The National Community Reinvestment Coalition (“NCRC”), an association of 600 community-based nonprofit organizations dedicated to increasing access to credit and capital for underserved communities commented on the Rule’s implementation. Panelists from the NCRC argued that recent testing had shown that banks sometimes provided friendlier service to and sought less documentation from white testers seeking business loans compared to black and Hispanic testers.

The NCRC’s statement explains through various surveys collected that Section 1071 data is vital to promoting fair lending and increasing access to responsible lending for women-owned and minority-owned businesses. The organization has suggested the implementation of a robust database to meet the needs of Section 1071 and minimizing burdens that would be felt by smaller financial institutions seeking to keep up with the compliance demands of the Rule.
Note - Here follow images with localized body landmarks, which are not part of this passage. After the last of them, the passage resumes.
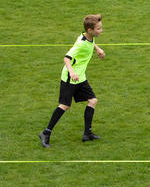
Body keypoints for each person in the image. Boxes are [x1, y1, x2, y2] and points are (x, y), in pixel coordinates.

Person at [39, 13, 106, 147]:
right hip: (71, 79)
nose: (101, 30)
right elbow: (66, 58)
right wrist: (71, 72)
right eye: (98, 29)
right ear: (90, 30)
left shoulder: (87, 37)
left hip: (80, 77)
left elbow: (90, 43)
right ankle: (46, 132)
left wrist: (98, 49)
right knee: (65, 105)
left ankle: (87, 133)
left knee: (93, 101)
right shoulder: (80, 44)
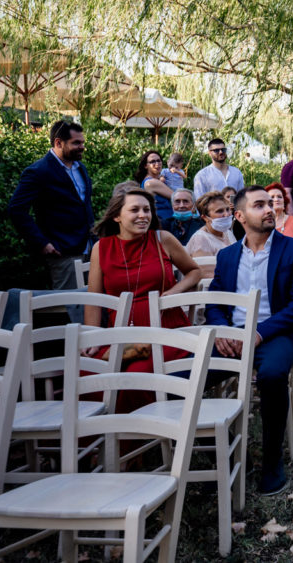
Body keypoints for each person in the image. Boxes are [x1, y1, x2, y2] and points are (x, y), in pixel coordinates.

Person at [205, 186, 293, 496]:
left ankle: (271, 461)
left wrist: (259, 333)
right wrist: (223, 330)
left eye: (270, 204)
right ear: (239, 216)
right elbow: (214, 302)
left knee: (272, 375)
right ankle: (223, 452)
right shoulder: (227, 256)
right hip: (232, 337)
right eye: (259, 205)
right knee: (180, 381)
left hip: (277, 334)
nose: (269, 209)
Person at [84, 188, 201, 411]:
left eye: (147, 210)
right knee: (88, 372)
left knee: (133, 377)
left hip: (165, 331)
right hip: (120, 334)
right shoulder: (101, 248)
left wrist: (173, 293)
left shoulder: (162, 239)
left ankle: (134, 438)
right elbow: (94, 298)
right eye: (135, 210)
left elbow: (194, 272)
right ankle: (97, 437)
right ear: (117, 216)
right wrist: (92, 337)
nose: (143, 215)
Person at [8, 120, 94, 291]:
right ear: (58, 143)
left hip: (90, 248)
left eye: (83, 142)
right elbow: (16, 209)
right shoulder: (39, 171)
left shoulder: (80, 168)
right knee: (68, 306)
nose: (82, 146)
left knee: (93, 304)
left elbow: (84, 205)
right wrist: (42, 243)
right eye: (76, 143)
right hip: (63, 253)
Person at [185, 191, 236, 273]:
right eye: (220, 211)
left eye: (227, 209)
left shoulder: (228, 233)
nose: (226, 214)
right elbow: (205, 276)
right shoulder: (201, 238)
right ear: (205, 217)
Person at [135, 150, 175, 222]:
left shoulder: (155, 180)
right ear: (145, 166)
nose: (157, 163)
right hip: (163, 221)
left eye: (159, 160)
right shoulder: (151, 183)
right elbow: (176, 196)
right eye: (152, 161)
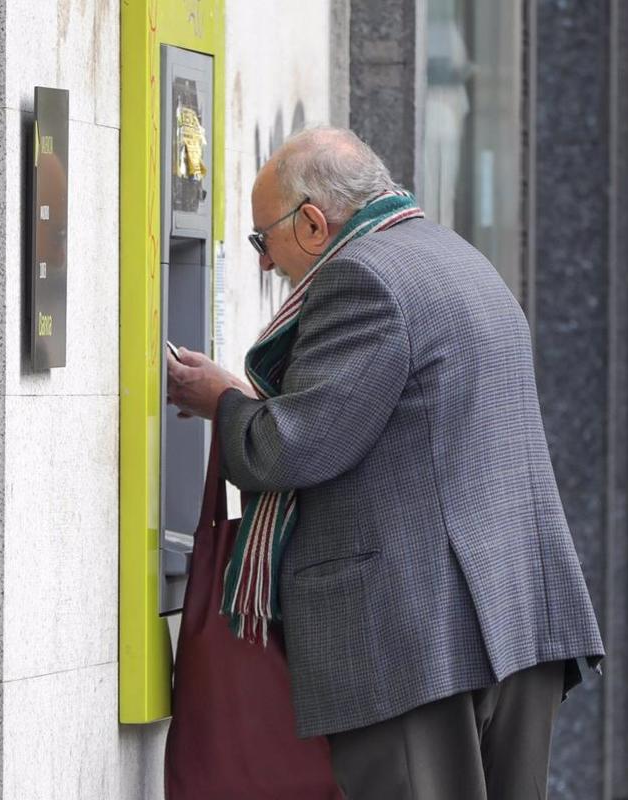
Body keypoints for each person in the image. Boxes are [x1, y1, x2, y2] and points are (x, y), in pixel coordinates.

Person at [165, 127, 605, 798]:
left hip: (418, 638)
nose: (265, 262)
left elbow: (292, 448)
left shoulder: (360, 278)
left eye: (263, 239)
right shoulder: (455, 257)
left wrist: (221, 402)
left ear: (313, 223)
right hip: (513, 617)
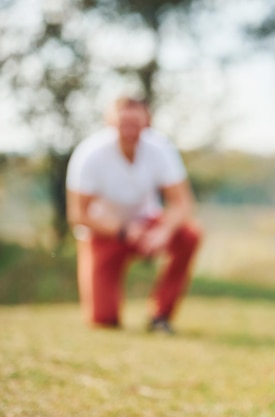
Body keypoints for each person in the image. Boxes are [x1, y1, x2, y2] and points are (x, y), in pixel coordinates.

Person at [66, 96, 202, 334]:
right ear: (109, 123)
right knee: (103, 319)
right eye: (123, 124)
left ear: (147, 123)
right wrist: (122, 230)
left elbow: (183, 203)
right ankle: (107, 308)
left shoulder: (160, 148)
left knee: (190, 236)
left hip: (146, 224)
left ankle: (160, 314)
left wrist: (163, 231)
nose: (130, 131)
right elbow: (78, 215)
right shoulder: (89, 154)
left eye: (136, 124)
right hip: (103, 233)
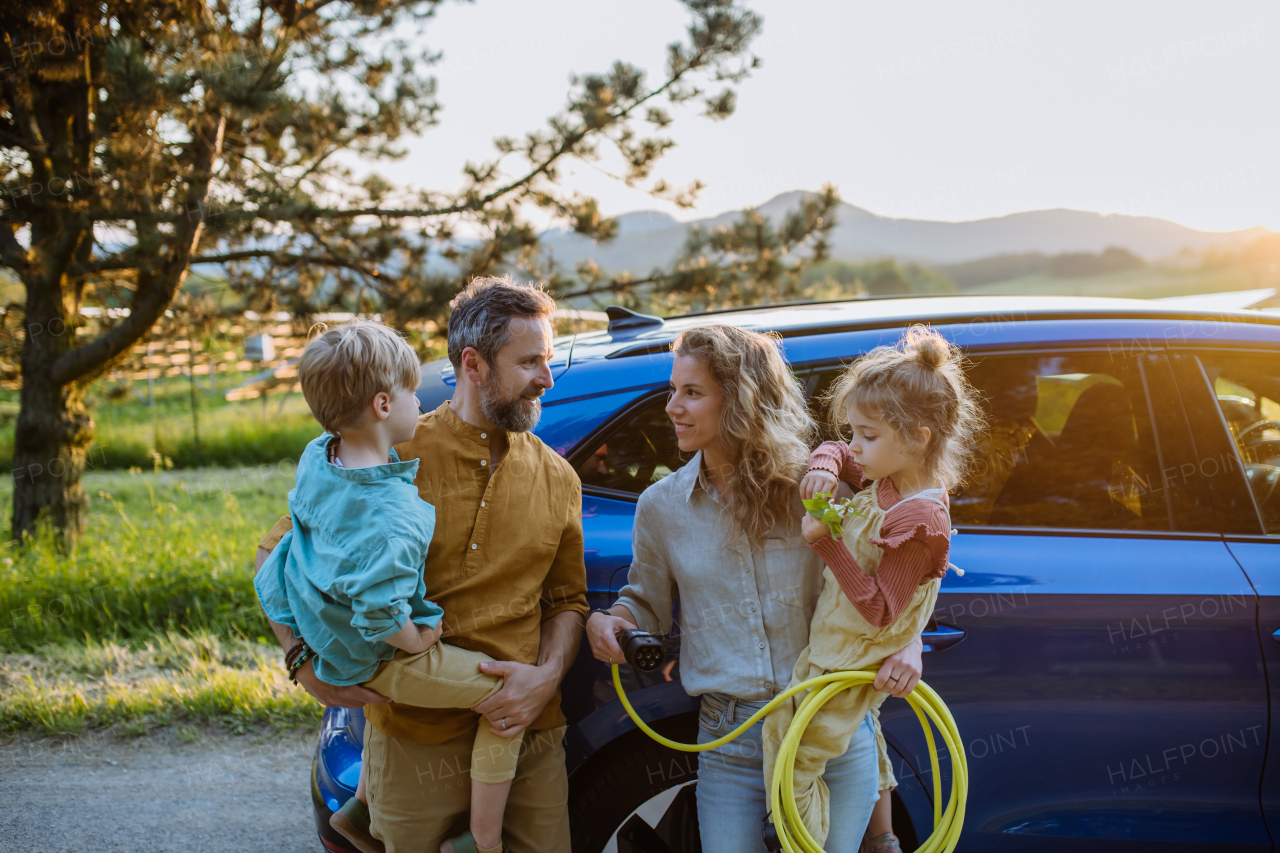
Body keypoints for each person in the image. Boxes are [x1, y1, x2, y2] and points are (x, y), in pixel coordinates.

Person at [254, 276, 588, 853]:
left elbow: (567, 603)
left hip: (526, 740)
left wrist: (547, 678)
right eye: (530, 360)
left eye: (548, 359)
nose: (547, 378)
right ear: (473, 363)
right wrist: (301, 660)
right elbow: (275, 554)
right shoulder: (388, 454)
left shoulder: (560, 478)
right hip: (411, 736)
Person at [585, 325, 925, 853]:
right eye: (673, 391)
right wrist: (611, 623)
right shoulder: (661, 507)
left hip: (827, 724)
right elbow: (643, 606)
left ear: (742, 400)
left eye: (692, 393)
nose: (673, 406)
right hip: (731, 741)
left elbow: (908, 564)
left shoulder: (818, 490)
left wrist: (910, 642)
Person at [761, 325, 983, 850]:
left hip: (852, 653)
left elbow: (883, 610)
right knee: (786, 738)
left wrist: (827, 545)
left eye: (868, 435)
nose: (854, 447)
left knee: (794, 762)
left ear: (917, 438)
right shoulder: (889, 475)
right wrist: (822, 465)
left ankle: (802, 842)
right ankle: (872, 839)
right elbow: (837, 449)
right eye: (855, 432)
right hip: (832, 649)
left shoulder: (921, 519)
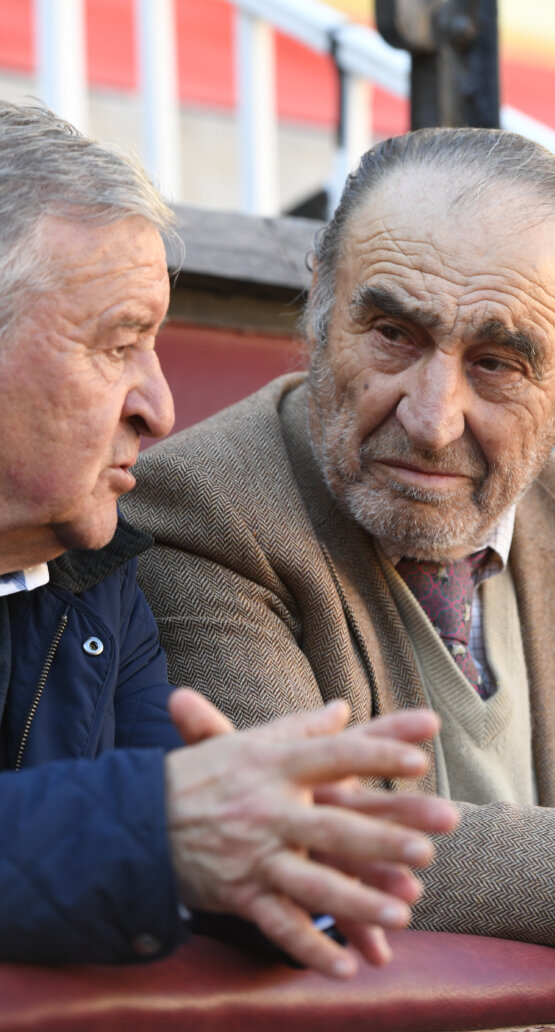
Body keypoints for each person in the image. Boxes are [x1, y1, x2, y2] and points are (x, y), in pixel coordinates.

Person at [129, 127, 555, 953]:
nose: (431, 418)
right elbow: (305, 841)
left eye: (497, 363)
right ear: (321, 309)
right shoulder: (200, 512)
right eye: (393, 334)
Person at [0, 101, 459, 974]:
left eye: (155, 346)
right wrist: (155, 827)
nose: (160, 409)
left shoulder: (99, 581)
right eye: (118, 345)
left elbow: (193, 839)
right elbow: (153, 825)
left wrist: (286, 857)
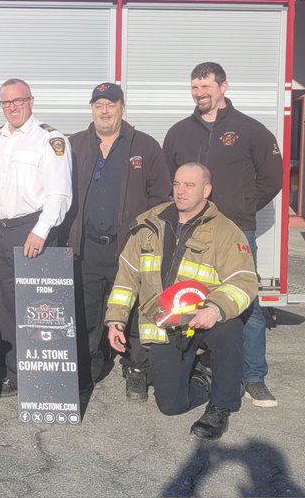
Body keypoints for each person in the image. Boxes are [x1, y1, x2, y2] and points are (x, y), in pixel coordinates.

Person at [162, 62, 283, 408]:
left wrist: (244, 206)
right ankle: (194, 365)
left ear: (223, 87)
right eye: (195, 88)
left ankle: (254, 376)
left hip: (235, 230)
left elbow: (273, 177)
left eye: (206, 87)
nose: (200, 94)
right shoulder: (179, 132)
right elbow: (170, 179)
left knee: (247, 303)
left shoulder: (250, 130)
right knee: (187, 296)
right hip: (191, 228)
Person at [106, 163, 257, 440]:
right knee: (171, 405)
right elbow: (126, 277)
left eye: (190, 185)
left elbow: (244, 281)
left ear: (206, 190)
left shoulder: (225, 231)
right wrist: (115, 319)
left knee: (230, 329)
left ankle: (221, 405)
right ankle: (203, 378)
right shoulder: (148, 224)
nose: (181, 191)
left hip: (205, 317)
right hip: (168, 325)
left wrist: (216, 309)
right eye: (177, 184)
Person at [64, 83, 171, 400]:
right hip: (88, 247)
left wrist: (145, 236)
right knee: (87, 310)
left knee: (136, 308)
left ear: (122, 107)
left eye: (111, 104)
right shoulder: (75, 145)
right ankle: (88, 367)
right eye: (98, 105)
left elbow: (162, 197)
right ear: (92, 109)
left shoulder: (145, 146)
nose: (104, 110)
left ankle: (137, 368)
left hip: (129, 247)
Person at [0, 78, 72, 398]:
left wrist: (41, 231)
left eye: (18, 101)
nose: (12, 107)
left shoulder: (49, 139)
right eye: (5, 102)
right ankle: (15, 372)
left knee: (41, 307)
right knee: (8, 306)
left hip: (32, 231)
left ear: (31, 100)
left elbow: (59, 193)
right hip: (2, 231)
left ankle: (45, 380)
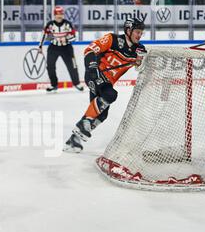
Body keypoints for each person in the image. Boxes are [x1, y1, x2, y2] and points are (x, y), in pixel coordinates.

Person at [63, 17, 147, 153]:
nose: (140, 35)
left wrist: (140, 61)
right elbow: (89, 50)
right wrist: (92, 69)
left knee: (102, 115)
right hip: (95, 74)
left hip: (107, 82)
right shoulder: (112, 39)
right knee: (110, 94)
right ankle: (83, 124)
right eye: (137, 32)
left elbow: (139, 68)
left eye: (141, 32)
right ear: (128, 30)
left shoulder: (139, 49)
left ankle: (74, 140)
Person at [38, 6, 84, 93]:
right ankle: (53, 84)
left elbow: (74, 37)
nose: (59, 16)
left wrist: (66, 39)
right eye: (57, 14)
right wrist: (40, 46)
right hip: (53, 47)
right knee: (50, 66)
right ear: (54, 15)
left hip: (66, 48)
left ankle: (77, 83)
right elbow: (43, 35)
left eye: (61, 14)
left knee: (72, 66)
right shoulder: (50, 24)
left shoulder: (68, 24)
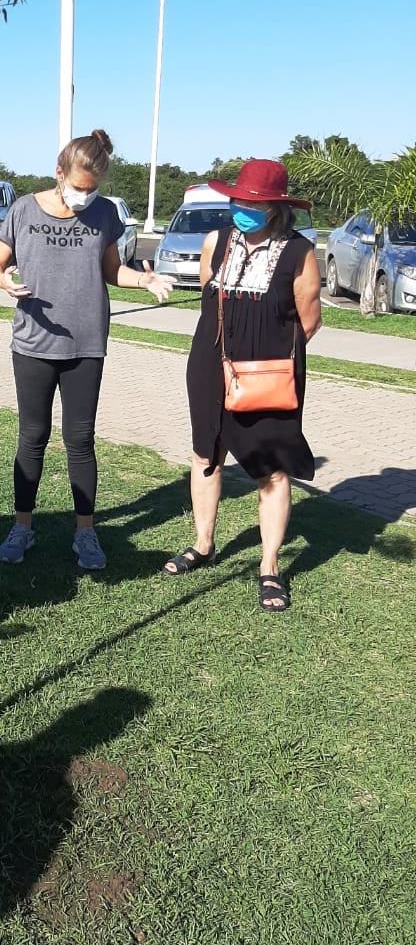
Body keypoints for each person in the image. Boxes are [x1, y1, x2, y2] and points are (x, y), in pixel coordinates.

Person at [0, 130, 174, 570]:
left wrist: (143, 280)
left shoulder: (106, 214)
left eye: (92, 189)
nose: (84, 196)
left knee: (80, 439)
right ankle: (22, 527)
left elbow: (113, 272)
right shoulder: (23, 210)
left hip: (87, 344)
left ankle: (85, 534)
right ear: (59, 173)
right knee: (32, 436)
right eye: (78, 187)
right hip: (33, 342)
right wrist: (4, 282)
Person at [166, 158, 321, 611]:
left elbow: (308, 320)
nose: (242, 208)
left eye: (253, 202)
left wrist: (263, 360)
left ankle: (270, 566)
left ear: (275, 207)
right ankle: (203, 543)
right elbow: (209, 305)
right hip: (211, 366)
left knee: (272, 469)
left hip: (268, 376)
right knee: (206, 456)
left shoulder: (298, 251)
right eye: (238, 199)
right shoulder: (217, 242)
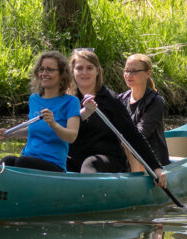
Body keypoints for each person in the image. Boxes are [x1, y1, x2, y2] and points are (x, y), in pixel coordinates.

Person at [67, 49, 167, 188]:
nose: (84, 72)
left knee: (90, 163)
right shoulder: (66, 99)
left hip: (106, 159)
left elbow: (133, 135)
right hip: (75, 157)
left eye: (89, 68)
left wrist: (155, 167)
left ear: (97, 71)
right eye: (79, 68)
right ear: (72, 71)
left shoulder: (110, 100)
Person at [0, 51, 80, 172]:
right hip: (28, 158)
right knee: (7, 161)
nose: (44, 73)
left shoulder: (71, 102)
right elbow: (33, 129)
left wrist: (54, 124)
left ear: (61, 74)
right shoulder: (34, 99)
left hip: (53, 163)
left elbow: (71, 137)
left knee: (22, 162)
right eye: (41, 69)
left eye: (50, 70)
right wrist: (9, 133)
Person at [117, 53, 170, 167]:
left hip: (153, 163)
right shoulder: (120, 99)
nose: (129, 75)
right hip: (125, 159)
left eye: (135, 71)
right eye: (126, 70)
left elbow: (139, 135)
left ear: (148, 73)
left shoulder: (156, 101)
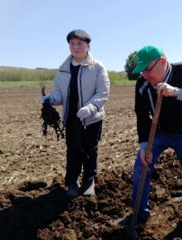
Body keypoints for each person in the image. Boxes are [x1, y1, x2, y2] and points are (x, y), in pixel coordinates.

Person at [119, 46, 182, 226]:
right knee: (141, 165)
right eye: (142, 71)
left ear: (162, 62)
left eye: (147, 69)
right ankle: (139, 213)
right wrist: (144, 145)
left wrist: (177, 92)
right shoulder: (142, 85)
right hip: (160, 133)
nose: (145, 75)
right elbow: (141, 115)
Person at [41, 29, 110, 198]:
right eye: (72, 43)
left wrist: (91, 108)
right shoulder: (63, 69)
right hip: (71, 118)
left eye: (80, 43)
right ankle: (72, 182)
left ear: (88, 45)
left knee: (89, 150)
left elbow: (103, 92)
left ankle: (88, 181)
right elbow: (59, 94)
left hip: (91, 119)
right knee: (72, 151)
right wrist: (49, 99)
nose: (76, 47)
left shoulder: (97, 67)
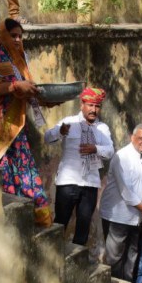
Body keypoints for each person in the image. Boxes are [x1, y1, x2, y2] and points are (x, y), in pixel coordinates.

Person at [0, 17, 53, 225]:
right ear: (2, 35)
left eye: (21, 36)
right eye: (13, 36)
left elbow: (28, 89)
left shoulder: (19, 59)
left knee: (27, 177)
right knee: (4, 178)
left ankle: (34, 222)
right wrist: (13, 87)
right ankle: (7, 225)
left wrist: (47, 100)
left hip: (17, 129)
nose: (18, 40)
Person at [44, 87, 114, 245]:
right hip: (68, 182)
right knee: (59, 224)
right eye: (90, 105)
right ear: (82, 104)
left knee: (83, 227)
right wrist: (59, 132)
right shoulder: (68, 122)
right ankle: (52, 260)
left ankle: (76, 265)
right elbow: (47, 138)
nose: (94, 110)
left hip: (90, 184)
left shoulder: (103, 128)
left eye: (97, 106)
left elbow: (110, 151)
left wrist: (96, 148)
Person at [99, 125, 142, 282]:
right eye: (141, 138)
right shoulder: (122, 157)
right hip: (117, 216)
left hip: (136, 217)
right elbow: (126, 191)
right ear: (132, 137)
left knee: (132, 255)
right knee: (115, 258)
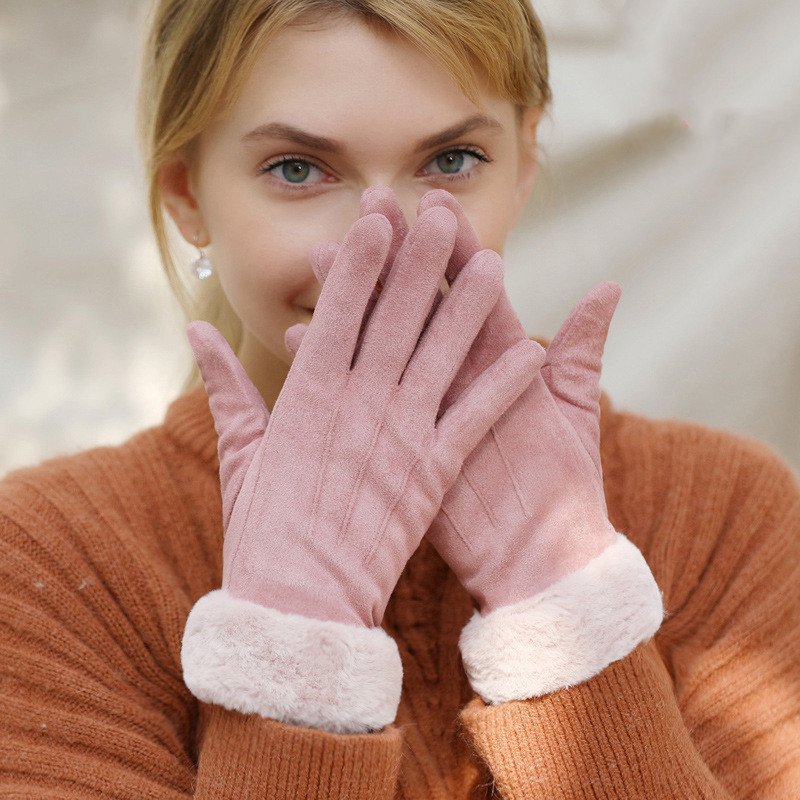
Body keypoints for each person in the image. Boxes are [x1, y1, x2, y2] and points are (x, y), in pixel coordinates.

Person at [1, 1, 798, 798]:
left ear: (525, 162)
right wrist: (295, 662)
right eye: (297, 169)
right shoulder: (48, 563)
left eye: (451, 160)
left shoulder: (727, 515)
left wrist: (567, 612)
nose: (384, 246)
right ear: (187, 194)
Lawsuit Erupts in Response to the CFPB’s Failure to Release Rules

One lawsuit was filed on May 14, 2019 in the Northern District of California by the California Reinvestment Coalition (“CRC”), a nonprofit organization based in California founded to aid low-income communities and communities of color in accessing credit, financial services, and investments. The complaint alleged that the CFPB’s failure to implement the Rule harms CRC and small businesses and communities it serves by inhibiting CRC’s “ability to advocate, educate, and issue reports about access to credit; to advise economic development organizations working with women-owned, minority-owned, and small communities and communities of color.” The CRC’s press release on the lawsuit explains that it is the Trump administration’s responsibility for defying the Dodd-Frank Act by unlawfully failing to collect and disclose data required under Dodd-Frank.

The Research

Between 2017-2018, women started an average of 1,821 new businesses per day in the United States, and the number of businesses owned by people of color grew by 79% between 2007-2018. Despite these numbers, the CFPB has acknowledged that the data is inadequate to fully understand and remedy the extent to which discriminatory lending creates credit deserts for small businesses and minority-owned businesses. The Rule was designed to collect data to understand precisely how these groups have been discriminated against in lending practices of larger financial institutions, and to incentive these institutions to diversify their lending practices.

The CFPB Under President Trump

Under President Trump’s direction, the CFPB has failed to make several steps necessary to protect consumers, small businesses, and student borrowers. One author characterized the Trump administration’s approach to transforming Washington as “one in which strategic neglect and bureaucratic self-sabotage create versions of agencies that seem to run contrary to their basic premises.” The CFPB developed out of a concern that the American economy was defined by inequality and consumer debt, without anyone advocating on the other end for consumers. Financial products that consumers purchase are defined by arduous terms and conditions, mandatory arbitration, reverse amortization, interest-rate calculations that can charge costly fees erratically, mysterious credit scores, and cross-default clauses. Under the direction of President Trump, this liberal leaning consumer protection agency has drastically scaled back, leaving rules like 1071 without guidelines for implantation and compliance.